There is no quick fix for Venezuela’s economy, which has tanked due to a combination of falling crude oil prices and an authoritarian regime under President Nicolás Maduro.

The number of encounters between Venezuelan nationals and U.S. Customs and Border Protection agency officials shot up from 50,499 in 2021 to 334,914 in 2023 — as Venezuela’s internal crisis has spilled out into neighboring countries and up to the United States.

Some experts say politicians like Gov. Abbott are using the soaring border crossings for political gains, but border towns are also being strained by a record high number of crossings.

Migrants on the train expressed gratitude to have a ride into a city that promises shelter and resources, despite their earlier stop in Glen Ellyn.

In the softly lit train car, they recounted the uncertainty and desperation they felt riding on top of trains in Mexico.

Tony Suarez, 32, from the northern Carabobo state of Venezuela, said he saw a baby fall from the top of a train and die. He said he spent eight days in the detention facility in Texas.

“People don’t understand how we carry those experiences in our minds. It almost makes you go crazy,” he said.

He held his forehead tightly and looked at a video on his phone of migrants stacked up on the fast-moving, metal train that runs through Mexico that they call “La Bestia.”

They talked in low voices and watched as buildings formed in the tinted windows outside.

‘Not accustomed to this cold’

The train slowed to a stop and the migrants exited, still wrapped in thin white blankets. They held their belongings in plastic bags they’d been given at the detention facility.

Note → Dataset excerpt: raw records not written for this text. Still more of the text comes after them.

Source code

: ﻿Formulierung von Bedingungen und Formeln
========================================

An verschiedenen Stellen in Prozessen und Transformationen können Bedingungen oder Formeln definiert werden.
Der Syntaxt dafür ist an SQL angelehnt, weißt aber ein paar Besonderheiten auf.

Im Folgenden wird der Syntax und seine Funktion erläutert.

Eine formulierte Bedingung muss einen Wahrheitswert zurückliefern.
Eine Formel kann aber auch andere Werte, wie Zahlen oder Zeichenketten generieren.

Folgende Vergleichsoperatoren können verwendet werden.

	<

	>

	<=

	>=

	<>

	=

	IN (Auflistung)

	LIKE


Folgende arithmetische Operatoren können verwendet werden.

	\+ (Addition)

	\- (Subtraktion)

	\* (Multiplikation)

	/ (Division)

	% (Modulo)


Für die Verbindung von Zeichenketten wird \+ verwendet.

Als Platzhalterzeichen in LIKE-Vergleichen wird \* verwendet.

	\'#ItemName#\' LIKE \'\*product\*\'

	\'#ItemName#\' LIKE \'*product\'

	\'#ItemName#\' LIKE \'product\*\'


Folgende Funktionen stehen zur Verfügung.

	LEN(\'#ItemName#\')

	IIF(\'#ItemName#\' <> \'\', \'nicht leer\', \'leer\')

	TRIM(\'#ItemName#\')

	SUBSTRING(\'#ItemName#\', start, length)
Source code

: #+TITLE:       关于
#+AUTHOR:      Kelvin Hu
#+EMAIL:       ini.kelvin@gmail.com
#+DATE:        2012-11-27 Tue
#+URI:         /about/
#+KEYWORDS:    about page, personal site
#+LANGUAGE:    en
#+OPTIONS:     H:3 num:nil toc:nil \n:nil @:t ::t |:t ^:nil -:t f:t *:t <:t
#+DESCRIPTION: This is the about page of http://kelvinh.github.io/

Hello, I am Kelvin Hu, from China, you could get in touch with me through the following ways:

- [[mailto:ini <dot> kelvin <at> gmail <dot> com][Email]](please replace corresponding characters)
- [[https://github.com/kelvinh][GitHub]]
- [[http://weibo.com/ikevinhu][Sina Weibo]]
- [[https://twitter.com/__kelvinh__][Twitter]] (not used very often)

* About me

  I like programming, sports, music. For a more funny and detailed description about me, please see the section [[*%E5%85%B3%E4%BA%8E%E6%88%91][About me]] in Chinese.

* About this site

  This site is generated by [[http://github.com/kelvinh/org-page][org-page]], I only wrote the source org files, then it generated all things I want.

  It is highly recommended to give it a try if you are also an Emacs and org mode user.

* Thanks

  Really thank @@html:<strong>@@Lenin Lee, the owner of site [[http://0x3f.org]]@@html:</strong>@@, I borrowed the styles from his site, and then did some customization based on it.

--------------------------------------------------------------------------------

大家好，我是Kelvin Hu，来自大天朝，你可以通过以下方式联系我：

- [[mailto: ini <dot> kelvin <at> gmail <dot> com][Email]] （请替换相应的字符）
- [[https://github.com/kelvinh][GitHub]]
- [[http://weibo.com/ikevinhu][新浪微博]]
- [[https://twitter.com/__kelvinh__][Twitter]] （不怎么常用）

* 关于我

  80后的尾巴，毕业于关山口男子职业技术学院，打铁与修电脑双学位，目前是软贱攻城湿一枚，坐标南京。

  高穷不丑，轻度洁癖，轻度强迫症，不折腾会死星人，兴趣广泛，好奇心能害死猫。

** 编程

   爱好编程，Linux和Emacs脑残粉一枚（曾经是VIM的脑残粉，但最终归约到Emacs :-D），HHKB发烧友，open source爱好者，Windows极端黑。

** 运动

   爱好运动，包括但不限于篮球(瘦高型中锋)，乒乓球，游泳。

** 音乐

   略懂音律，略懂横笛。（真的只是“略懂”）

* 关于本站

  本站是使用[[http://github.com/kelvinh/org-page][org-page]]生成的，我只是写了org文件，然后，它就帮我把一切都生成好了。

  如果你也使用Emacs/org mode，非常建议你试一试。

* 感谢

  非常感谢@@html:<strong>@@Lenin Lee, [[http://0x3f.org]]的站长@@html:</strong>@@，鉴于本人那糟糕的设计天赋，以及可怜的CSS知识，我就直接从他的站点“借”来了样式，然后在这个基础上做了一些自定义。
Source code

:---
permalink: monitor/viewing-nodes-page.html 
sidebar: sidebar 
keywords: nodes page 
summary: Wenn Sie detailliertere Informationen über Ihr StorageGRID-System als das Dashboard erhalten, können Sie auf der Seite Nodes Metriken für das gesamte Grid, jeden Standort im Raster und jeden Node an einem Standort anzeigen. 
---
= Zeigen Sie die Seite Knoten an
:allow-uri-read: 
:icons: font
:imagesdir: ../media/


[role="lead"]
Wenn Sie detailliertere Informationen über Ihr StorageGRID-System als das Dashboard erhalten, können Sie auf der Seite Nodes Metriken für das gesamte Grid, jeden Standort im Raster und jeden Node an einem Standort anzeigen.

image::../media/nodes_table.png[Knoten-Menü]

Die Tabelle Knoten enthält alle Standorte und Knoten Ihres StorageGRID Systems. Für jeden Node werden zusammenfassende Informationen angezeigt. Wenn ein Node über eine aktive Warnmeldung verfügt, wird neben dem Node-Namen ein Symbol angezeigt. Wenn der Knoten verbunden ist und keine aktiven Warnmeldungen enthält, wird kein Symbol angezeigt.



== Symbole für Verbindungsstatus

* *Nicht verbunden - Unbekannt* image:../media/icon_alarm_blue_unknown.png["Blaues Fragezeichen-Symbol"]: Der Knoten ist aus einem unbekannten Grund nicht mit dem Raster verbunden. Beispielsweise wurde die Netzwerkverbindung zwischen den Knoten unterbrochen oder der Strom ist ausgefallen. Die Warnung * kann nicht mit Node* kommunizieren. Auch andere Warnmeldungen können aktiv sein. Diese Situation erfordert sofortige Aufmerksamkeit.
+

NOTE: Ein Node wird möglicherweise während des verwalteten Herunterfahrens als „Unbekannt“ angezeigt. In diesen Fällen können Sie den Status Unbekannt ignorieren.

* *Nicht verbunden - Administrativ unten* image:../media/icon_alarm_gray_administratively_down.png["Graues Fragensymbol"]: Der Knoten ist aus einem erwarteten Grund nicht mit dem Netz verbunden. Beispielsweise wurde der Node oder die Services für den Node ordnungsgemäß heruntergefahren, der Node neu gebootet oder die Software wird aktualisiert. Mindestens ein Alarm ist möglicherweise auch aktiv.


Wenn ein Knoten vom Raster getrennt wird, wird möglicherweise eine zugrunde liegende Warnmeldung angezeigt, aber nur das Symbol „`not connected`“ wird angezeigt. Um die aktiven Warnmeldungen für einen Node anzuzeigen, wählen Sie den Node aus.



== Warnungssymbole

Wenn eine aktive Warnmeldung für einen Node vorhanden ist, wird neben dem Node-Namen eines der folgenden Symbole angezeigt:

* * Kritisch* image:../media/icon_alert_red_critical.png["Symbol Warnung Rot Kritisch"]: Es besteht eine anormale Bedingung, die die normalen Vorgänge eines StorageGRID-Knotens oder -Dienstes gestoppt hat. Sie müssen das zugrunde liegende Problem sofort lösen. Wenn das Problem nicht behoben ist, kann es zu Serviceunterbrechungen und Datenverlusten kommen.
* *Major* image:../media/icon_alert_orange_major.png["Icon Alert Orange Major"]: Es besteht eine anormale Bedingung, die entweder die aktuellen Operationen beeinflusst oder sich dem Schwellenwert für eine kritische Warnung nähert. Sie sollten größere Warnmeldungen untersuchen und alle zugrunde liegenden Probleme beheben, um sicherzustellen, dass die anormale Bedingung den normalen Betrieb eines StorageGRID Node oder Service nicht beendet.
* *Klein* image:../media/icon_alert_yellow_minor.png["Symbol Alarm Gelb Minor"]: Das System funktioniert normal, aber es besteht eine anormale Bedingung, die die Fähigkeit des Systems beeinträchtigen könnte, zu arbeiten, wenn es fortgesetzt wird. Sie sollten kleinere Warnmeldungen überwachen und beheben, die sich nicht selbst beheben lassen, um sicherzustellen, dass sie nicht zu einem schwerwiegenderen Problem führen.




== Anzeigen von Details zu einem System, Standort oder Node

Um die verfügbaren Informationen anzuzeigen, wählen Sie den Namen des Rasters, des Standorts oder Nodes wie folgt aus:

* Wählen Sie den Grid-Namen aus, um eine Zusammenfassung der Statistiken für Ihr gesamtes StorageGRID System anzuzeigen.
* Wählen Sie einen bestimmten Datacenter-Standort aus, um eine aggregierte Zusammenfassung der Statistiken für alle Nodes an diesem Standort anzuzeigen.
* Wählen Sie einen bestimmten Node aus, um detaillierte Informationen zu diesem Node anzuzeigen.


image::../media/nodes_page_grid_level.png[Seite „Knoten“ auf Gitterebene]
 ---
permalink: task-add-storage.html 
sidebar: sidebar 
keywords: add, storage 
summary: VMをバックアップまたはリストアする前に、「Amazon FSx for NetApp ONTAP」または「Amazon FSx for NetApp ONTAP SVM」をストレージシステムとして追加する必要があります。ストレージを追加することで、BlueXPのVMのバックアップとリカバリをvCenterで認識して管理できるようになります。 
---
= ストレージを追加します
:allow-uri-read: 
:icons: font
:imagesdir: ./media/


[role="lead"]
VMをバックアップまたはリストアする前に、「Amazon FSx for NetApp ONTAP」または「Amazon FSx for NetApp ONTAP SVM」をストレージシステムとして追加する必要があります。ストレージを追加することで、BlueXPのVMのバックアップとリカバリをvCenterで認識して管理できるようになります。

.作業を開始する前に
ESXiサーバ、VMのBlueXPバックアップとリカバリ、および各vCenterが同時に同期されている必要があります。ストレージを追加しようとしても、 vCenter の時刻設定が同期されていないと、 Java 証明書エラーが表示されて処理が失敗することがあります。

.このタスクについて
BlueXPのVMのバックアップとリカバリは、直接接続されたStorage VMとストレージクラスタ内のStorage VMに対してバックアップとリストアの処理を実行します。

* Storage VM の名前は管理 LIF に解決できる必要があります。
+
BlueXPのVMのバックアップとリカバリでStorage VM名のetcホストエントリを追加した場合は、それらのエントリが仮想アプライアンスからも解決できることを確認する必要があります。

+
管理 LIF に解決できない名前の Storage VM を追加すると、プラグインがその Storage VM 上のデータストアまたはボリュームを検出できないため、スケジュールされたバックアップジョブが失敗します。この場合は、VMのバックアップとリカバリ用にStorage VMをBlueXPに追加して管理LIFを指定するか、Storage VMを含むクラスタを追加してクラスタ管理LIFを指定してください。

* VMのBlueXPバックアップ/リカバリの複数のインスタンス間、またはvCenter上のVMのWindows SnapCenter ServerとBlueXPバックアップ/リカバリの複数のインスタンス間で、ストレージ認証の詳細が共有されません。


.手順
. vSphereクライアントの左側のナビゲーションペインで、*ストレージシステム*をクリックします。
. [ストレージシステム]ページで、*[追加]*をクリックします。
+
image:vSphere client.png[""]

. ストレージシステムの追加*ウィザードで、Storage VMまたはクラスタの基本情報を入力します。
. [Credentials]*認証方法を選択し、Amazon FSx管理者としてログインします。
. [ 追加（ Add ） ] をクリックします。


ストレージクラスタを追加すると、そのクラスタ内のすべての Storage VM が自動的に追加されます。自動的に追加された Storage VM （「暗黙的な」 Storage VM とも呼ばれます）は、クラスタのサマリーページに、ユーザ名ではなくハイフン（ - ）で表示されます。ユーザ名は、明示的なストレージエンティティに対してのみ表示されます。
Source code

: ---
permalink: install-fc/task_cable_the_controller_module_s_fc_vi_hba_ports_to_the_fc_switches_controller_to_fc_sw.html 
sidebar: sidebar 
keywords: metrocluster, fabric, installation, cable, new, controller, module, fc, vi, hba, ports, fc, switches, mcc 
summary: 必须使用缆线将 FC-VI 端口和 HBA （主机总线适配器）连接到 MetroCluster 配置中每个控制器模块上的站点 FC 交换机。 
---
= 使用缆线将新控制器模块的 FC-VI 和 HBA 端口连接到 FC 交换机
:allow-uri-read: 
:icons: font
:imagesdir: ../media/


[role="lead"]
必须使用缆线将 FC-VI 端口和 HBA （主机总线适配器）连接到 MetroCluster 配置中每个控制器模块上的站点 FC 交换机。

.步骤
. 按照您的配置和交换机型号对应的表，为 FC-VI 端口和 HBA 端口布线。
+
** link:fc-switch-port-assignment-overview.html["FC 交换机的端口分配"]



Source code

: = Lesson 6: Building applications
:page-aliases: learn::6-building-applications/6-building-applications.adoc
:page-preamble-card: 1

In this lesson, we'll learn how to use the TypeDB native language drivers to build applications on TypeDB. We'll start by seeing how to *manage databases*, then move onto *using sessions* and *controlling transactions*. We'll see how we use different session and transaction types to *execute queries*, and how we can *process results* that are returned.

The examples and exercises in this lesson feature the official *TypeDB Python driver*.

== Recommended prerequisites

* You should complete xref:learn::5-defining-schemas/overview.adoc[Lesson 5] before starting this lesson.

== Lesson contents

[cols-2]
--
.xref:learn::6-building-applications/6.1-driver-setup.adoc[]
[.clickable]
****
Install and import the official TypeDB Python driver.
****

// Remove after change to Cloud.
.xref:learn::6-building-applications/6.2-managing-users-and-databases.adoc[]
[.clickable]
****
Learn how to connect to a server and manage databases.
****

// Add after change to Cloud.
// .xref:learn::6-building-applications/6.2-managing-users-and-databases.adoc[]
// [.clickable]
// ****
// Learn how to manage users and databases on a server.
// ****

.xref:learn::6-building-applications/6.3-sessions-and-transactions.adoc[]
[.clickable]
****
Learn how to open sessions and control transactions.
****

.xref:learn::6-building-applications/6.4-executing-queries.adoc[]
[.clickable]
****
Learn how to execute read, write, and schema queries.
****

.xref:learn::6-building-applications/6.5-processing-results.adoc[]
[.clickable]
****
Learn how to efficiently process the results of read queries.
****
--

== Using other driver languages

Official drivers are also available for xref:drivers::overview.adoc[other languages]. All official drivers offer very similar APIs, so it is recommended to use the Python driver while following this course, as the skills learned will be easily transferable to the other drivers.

“You guys made a long trip,” said a Metra officer who greeted them.

They still had a lot of questions.

“What will our next steps be? Will there be food there? Is there heat?” they asked.

The officer brought them down a flight of stairs, lined them up and gave them a paper with basic directions to get to the city’s “loading zone” for migrant intake at 800 S. Desplaines St. in the West Loop.

The group set off alone down West Madison Street in the freezing Chicago air, holding the map. They had no idea where they were going and got lost. They walked for almost half an hour.

“It’s beautiful there. I’ve never been in a place like this,” said Jordin Benitez, 29, from the northwestern Trujillo state of Venezuela.

He lit a cigarette and took a selfie on a highway overpass.

Sarmiento said her whole body hurt from the cold. She walked closely next to her husband and blew on her hands to keep them warm.

“I’m not accustomed to this cold. I want a hot coffee,” she said.

When the migrants arrived at the Office of Emergency Management’s staging ground, they were told to line up in the parking lot outside and were given thin blue blankets wrapped in plastic. They quickly tore open the packaging and draped the blankets over their shoulders.

With so many asylum-seekers arriving over the past few weeks, the city has had to put overflow migrants in warming buses to sleep while they wait for shelter.

As of Friday morning, there were 151 migrants temporarily staying in warming buses at the city’s loading zone.

Sarmiento and her husband said they had chosen between going to New York, Denver and Chicago. They’d heard Chicago had more resources, and thought they were walking to shelter. They’d walked for over three months.

After finally arriving in Chicago, looking for recourse, they were brought to another crowded bus.